You might be right about the tinkering view, and to be honest, I know that sometimes procedural thinking is a must-have ability that kids should posses.

But then again, programming is not just coding, and kids getting used to imperative-style would probably miss the whole point, which is finding challenge.

Anyway, you know how hard it is for a person who is used to imperative to get it out of his system and program functionally. I have found the other way around much easier. Just a thought.


Why not both? Progress is usually the important part. Offering both is expensive; but going all in on a single approach is dangerous in the failure case.

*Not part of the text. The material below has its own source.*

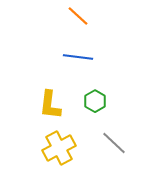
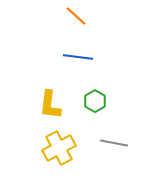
orange line: moved 2 px left
gray line: rotated 32 degrees counterclockwise
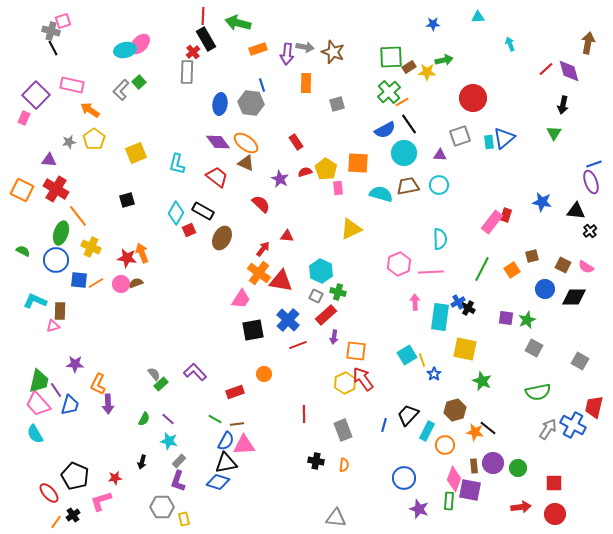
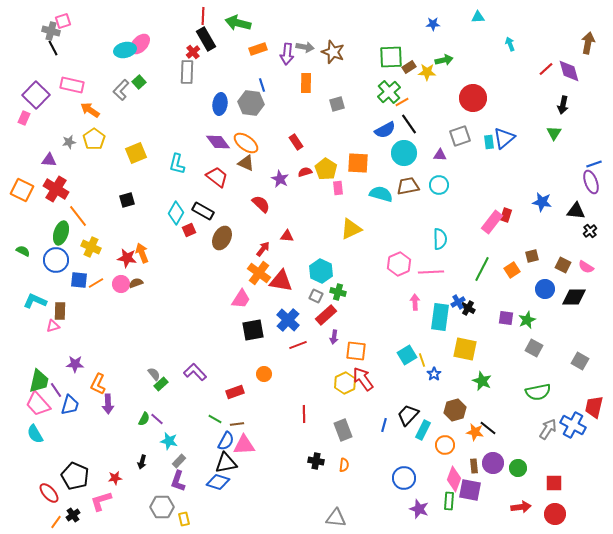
purple line at (168, 419): moved 11 px left
cyan rectangle at (427, 431): moved 4 px left, 1 px up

Teaching both would work for older kids, but a lot of Papert's work suggests that most kids under 12 haven't yet developed enough capability for abstract thought to use explicitly mathematical concepts to model the world, so teaching FP style at that point is just going to lead to frustration.

If you're going to teach kids at younger ages, you need to introduce it in a way that they can relate to physically, which is why Logo makes the turtle central; it has a heading and position just like a child's body, and it moves in a similar way to the way you think about moving yourself.

Anyway, you should read Mindstorms if you're interested in this topic; it does a great job explaining why the Logo approach is specifically grounded in a thorough understanding of childhood cognitive development.


Apologies for the late response here. This makes sense, I was not thinking we were talking lower grade levels. So, 12+ is what I had in mind.